Data shown:
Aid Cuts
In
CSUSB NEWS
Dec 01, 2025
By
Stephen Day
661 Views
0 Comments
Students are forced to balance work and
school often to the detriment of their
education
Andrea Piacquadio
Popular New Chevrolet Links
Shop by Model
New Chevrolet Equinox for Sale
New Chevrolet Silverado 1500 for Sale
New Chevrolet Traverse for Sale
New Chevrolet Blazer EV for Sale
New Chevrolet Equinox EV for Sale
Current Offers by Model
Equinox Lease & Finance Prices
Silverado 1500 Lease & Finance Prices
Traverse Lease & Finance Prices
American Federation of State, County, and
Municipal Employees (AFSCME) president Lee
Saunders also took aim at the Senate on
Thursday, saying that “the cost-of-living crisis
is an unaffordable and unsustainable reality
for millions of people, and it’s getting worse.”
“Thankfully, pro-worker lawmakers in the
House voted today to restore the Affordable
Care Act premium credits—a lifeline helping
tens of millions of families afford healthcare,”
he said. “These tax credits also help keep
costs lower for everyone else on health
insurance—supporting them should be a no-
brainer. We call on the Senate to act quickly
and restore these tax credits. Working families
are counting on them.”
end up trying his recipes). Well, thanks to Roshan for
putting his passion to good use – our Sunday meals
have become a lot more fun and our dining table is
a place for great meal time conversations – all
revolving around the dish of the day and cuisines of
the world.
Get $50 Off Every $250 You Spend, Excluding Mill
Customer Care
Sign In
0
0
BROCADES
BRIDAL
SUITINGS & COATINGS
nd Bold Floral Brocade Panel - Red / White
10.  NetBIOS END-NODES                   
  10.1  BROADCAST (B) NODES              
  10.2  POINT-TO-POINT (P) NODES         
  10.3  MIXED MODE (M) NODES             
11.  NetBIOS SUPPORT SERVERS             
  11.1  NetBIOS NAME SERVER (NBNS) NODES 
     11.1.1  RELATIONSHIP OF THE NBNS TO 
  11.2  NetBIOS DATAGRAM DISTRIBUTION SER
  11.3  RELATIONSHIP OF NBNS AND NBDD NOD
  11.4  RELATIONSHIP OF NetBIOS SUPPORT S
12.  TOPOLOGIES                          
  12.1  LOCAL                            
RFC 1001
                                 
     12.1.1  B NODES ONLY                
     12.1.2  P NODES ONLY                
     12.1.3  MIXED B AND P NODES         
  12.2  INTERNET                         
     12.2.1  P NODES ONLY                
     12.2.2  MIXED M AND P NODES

...

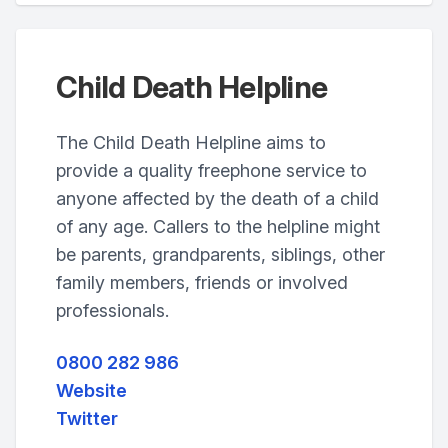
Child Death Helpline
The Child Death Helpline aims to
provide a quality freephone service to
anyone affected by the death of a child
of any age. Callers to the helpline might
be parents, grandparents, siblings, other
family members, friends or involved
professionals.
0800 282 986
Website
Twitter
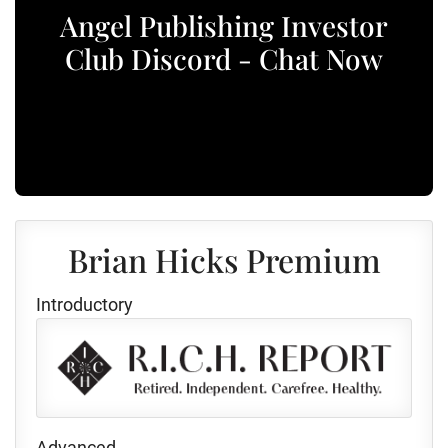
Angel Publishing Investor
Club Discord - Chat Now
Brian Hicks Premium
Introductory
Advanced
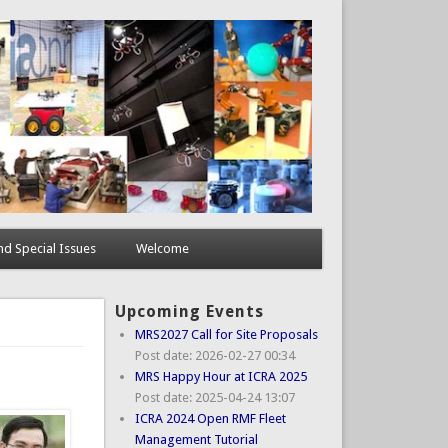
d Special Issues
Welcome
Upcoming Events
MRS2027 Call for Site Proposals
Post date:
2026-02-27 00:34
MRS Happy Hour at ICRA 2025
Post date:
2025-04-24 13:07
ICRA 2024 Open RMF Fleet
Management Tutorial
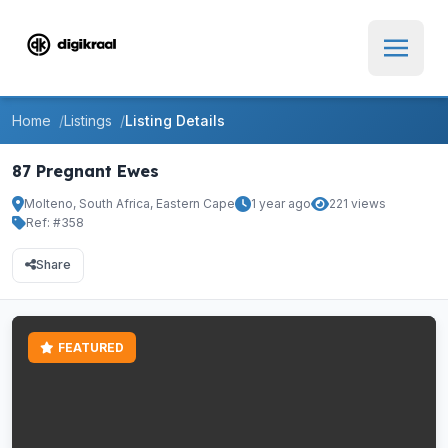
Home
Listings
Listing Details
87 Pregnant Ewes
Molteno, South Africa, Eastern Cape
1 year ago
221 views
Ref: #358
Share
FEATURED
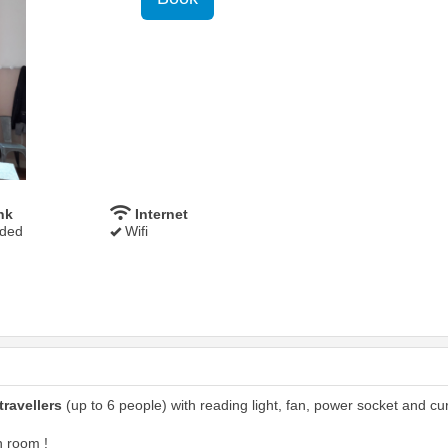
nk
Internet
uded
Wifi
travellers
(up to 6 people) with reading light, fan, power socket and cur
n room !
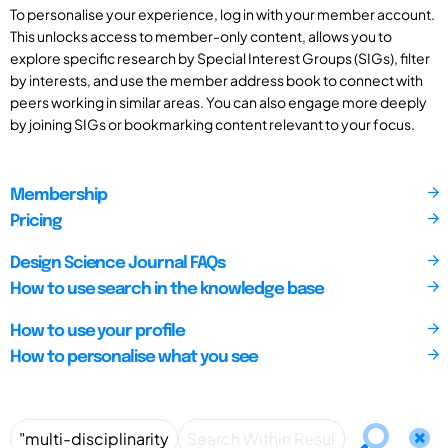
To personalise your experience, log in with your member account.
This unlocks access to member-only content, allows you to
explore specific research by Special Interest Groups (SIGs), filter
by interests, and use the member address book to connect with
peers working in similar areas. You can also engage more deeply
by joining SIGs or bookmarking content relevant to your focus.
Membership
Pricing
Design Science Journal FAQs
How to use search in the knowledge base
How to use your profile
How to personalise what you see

Your goal:
Would you print exactly the lines in the listing above, from the line bearing "The Child Death Helpline aims to" through the line bearing "2026-02-27 00:34", leaving out all pictures?

The answer:
The Child Death Helpline aims to
provide a quality freephone service to
anyone affected by the death of a child
of any age. Callers to the helpline might
be parents, grandparents, siblings, other
family members, friends or involved
professionals.
0800 282 986
Website
Twitter
Angel Publishing Investor
Club Discord - Chat Now
Brian Hicks Premium
Introductory
Advanced
d Special Issues
Welcome
Upcoming Events
MRS2027 Call for Site Proposals
Post date:
2026-02-27 00:34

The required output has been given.